Cirurgia de coração
Durante um jantar em família, sentiu-se mal, e foi parar no Pronto Socorro. Depois de uma bateria de exames, chegaram a conclusão que não haveria outra saída: era operar ou comprar o caixão. O nosso paciente optou pela primeira opção.
Até então, havia ido ao médico pouquíssimas vezes. Morria de medo de injeção, e aquela idéia de ter seu tórax aberto por uma serra lhe dava frio na espinha. Nunca se preocupou com a alimentação. Para ele, alface era comida de lagarta, e o futebolzinho com os amigos, no final de semana, já não praticava desde que a esposa morrera.
Tentou aceitar sua condição cardíaca da melhor maneira que podia. Era o maior desafio de sua vida, não poderia se mostrar fraco perante os filhos e os amigos, apesar de saber da gravidade de seu estado, levava a coisa na brincadeira.
-Seu Juca, fiquei sabendo que o senhor está sofrendo do coração. É verdade?
-Que nada, é o coração que sofre comigo!
-Vai mesmo ter que fazer a cirurgia?
-É, assim como um carro, depois de anos de uso, é preciso voltar na oficina e trocar umas pecinhas gastas. Problema de válvula, sabe como é.
- Mas não precisa ficar com medo, minha tia vez uma na cabeça e tirou de letra.
-Ah, meu amigo, a minha é pior! É cardíaca. E é de cortar o coração!
O dia marcado chegou. A família decidiu ir toda ao hospital acompanhar o paciente. Já internado, não deixou de fazer piada a respeito dos trajes que foi obrigado a usar:
-Eles se esqueceram de trazer a parte de baixo, o bicho está solto aqui, e ainda tem um ventinho batendo no Pólo Sul que vou te contar...
E mais de uma vez tiveram que puxar os lençóis para cobrir suas partes.
Quando os enfermeiros chegaram para levá-lo ao Centro Cirúrgico, pegou na mão da filha e desabafou:
-Querida, estou com medo de acordar da anestesia morto.
A filha balançou a cabeça negativamente, sorriu-lhe, beijou-o carinhosamente a testa e mandou-o ir com Deus.
Juca era viúvo. Fazia alguns anos que a esposa falecera. Desde então, teve algumas pretendentes, mas disse que nenhuma das candidatas combinava com ele.
A cirurgia foi um sucesso. De válvula trocada, Juca permaneceria na UTI por alguns dias e logo, se tudo ocorresse como o previsto iria para o quarto.
Só que havia um problema. Devido a greve dos funcionários de um hospital público, todos os quartos estavam lotados, e Juca não poderia ir para casa, e não poderia permanecer na UTI, pois haviam outros pacientes esperando a vaga. A direção do hospital chamou a família e apresentou uma solução. Não muito convencional mas era o que tinham para o momento.
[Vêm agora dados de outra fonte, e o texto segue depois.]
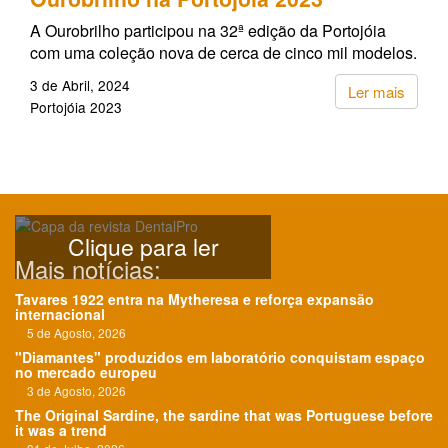
A Ourobrilho participou na 32ª edição da Portojóia
com uma coleção nova de cerca de cinco mil modelos.
3 de Abril, 2024
Ler mais
Portojóia 2023
Clique para ler
Mais notícias:
Tavares 1922 entra na Mytheresa e reforça expansão
internacional
5 de Agosto, 2026
"Diamantes" produzidos em laboratório conquistam espaço
no mercado europeu
3 de Agosto, 2026
The Original Sardine, the sardine that was Portuguese before
it was a trend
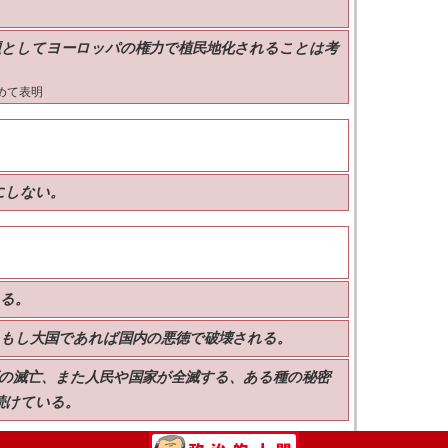
題としてヨーロッパの権力で植民地化されることは考
めて表明
にしない。
まる。
、もし大国であれば国内の悪徳で破壊される。
の滅亡、また人民や国家が全滅する、ある種の秘密
続けている。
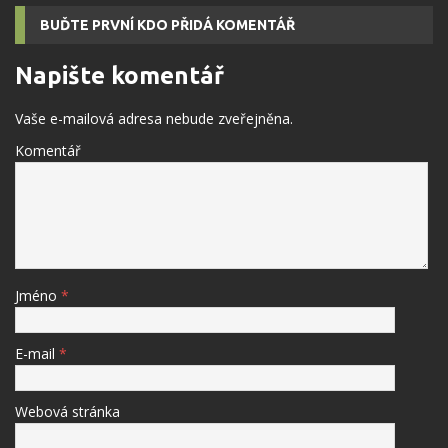
BUĎTE PRVNÍ KDO PŘIDÁ KOMENTÁŘ
Napište komentář
Vaše e-mailová adresa nebude zveřejněna.
Komentář
Jméno
*
E-mail
*
Webová stránka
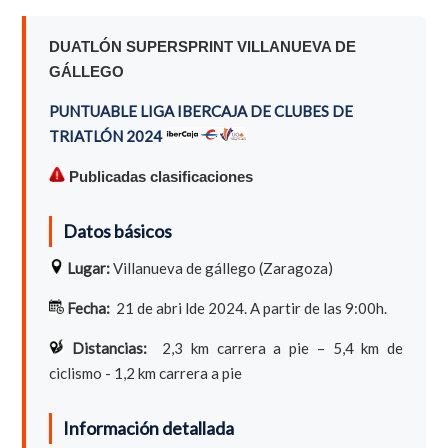
DUATLÓN SUPERSPRINT VILLANUEVA DE
GÁLLEGO
PUNTUABLE LIGA IBERCAJA DE CLUBES DE
TRIATLÓN 2024
Publicadas clasificaciones
Datos básicos
Lugar:
Villanueva de gállego (Zaragoza)
Fecha:
21 de abri lde 2024. A partir de las 9:00h.
Distancias:
2,3 km carrera a pie – 5,4 km de
ciclismo - 1,2 km carrera a pie
Información detallada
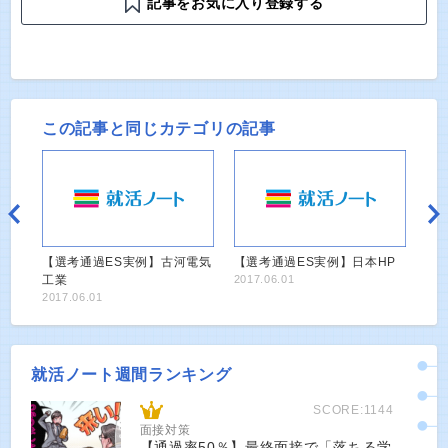
記事をお気に入り登録する
この記事と同じカテゴリの記事
【選考通過ES実例】古河電気
【選考通過ES実例】日本HP
工業
2017.06.01
2017.06.01
就活ノート週間ランキング
SCORE:1144
面接対策
【通過率50％】最終面接で「落ちる学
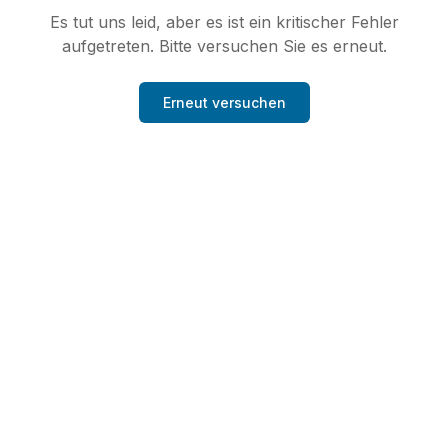
Es tut uns leid, aber es ist ein kritischer Fehler
aufgetreten. Bitte versuchen Sie es erneut.
Erneut versuchen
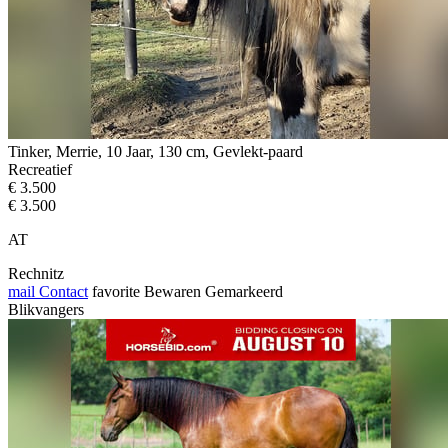
Tinker, Merrie, 10 Jaar, 130 cm, Gevlekt-paard
Recreatief
€ 3.500
€ 3.500
AT
Rechnitz
mail
Contact
favorite
Bewaren
Gemarkeerd
Blikvangers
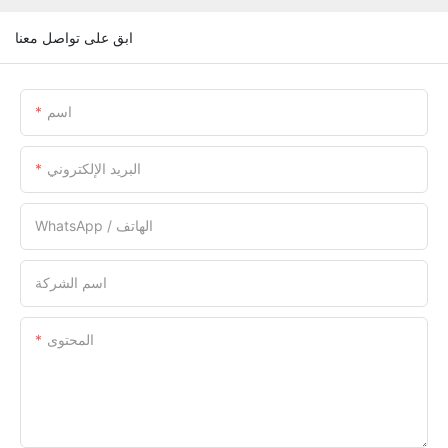
ابق على تواصل معنا
اسم
البريد الإلكتروني
WhatsApp / الهاتف
اسم الشركة
المحتوى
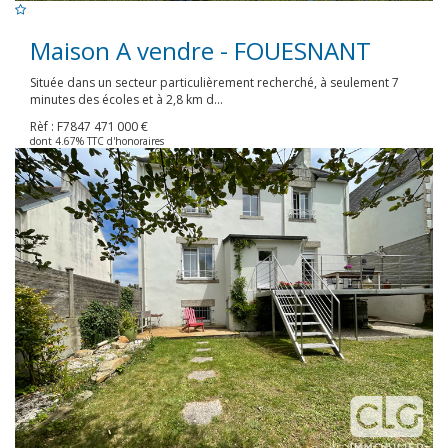
Maison A vendre - FOUESNANT
Située dans un secteur particulièrement recherché, à seulement 7
minutes des écoles et à 2,8 km d...
Rèf : F7847
471 000 €
dont 4.67% TTC d'honoraires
Havia um quarto com dois leitos, um deles estava ocupado por uma paciente que havia se submetido ao mesmo procedimento de Juca. Já haviam conversado com a outra parte que concordou mediante desconto de cinquenta por cento nas diárias.
Finalmente Juca foi para o quarto.
Quando as visitas chegaram, conheceram a paciente do leito ao lado e todos ficaram amigos.
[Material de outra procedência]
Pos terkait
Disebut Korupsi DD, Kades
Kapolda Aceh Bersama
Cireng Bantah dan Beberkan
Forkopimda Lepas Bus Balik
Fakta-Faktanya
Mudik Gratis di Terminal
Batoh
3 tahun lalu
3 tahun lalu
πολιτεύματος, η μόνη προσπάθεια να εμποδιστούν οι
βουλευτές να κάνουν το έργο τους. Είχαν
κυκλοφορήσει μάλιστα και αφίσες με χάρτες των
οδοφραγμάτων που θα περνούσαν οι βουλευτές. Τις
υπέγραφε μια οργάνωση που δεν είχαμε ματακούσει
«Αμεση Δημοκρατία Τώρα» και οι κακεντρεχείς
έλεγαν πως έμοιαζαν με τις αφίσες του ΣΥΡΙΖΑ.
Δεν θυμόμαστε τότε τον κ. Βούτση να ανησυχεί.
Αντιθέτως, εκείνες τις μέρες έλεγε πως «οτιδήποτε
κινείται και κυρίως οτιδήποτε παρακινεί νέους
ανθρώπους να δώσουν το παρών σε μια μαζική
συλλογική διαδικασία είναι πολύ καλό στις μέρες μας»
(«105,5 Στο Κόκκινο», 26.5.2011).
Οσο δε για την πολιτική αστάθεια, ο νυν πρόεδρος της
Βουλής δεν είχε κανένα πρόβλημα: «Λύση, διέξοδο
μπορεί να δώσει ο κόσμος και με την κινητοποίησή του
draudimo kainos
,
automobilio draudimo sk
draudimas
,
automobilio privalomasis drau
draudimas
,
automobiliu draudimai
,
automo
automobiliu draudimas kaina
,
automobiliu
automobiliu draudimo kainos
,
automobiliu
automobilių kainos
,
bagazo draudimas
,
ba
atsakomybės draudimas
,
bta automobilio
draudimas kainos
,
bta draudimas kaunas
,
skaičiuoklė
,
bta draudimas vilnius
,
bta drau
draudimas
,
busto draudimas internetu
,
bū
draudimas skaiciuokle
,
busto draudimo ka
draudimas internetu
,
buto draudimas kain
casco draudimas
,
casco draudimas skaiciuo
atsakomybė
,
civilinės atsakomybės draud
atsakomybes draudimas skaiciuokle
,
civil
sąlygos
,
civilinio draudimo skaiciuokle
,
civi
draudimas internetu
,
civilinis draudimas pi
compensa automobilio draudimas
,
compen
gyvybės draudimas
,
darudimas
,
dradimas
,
No dia da alta, uma de suas filhas se encarregou de buscá-lo. Finalmente Juca iria para casa. Chegou alguns minutos mais cedo, para arrumar as malas do pai, e encontrou a porta fechada. Abriu sem bater. Assustada olhou para uma cama vazia. Quase teve um treco quando viu que seu pai estava na cama ao lado no maior amasso. A vizinha de cama, Dona Lourdes era viúva também, e durante a internação os dois descobriram tanto em comum que não queriam perder mais tempo.
A filha de Juca só se lembrou de gritar:
-Pai! Cuidado com a válvula!
Ele levantou o pescoço e respondeu:
-Com a dela, minha filha?
-Com a sua, com a dela... Ah pai, com a duas, ora! Disse em tom bravo e virou a cara!
Depois das explicações, e das broncas médicas, saíram do hospital juntos no outro dia, com ordens prescritas de não cometerem movimentos bruscos, pelo menos, por enquanto.
Dias depois Juca se mudou para a casa de dona Lourdes, aonde tanto os dois, quanto as válvulas vão muito bem.
Queridos leitores e colegas do Recanto, estive envolvida com meu trabalho e me vi obrigada a ficar fora algum tempo, sem postar! Peço desculpas, pela ausência, e agradeço a todos que a notaram! Um abraço bem grandão!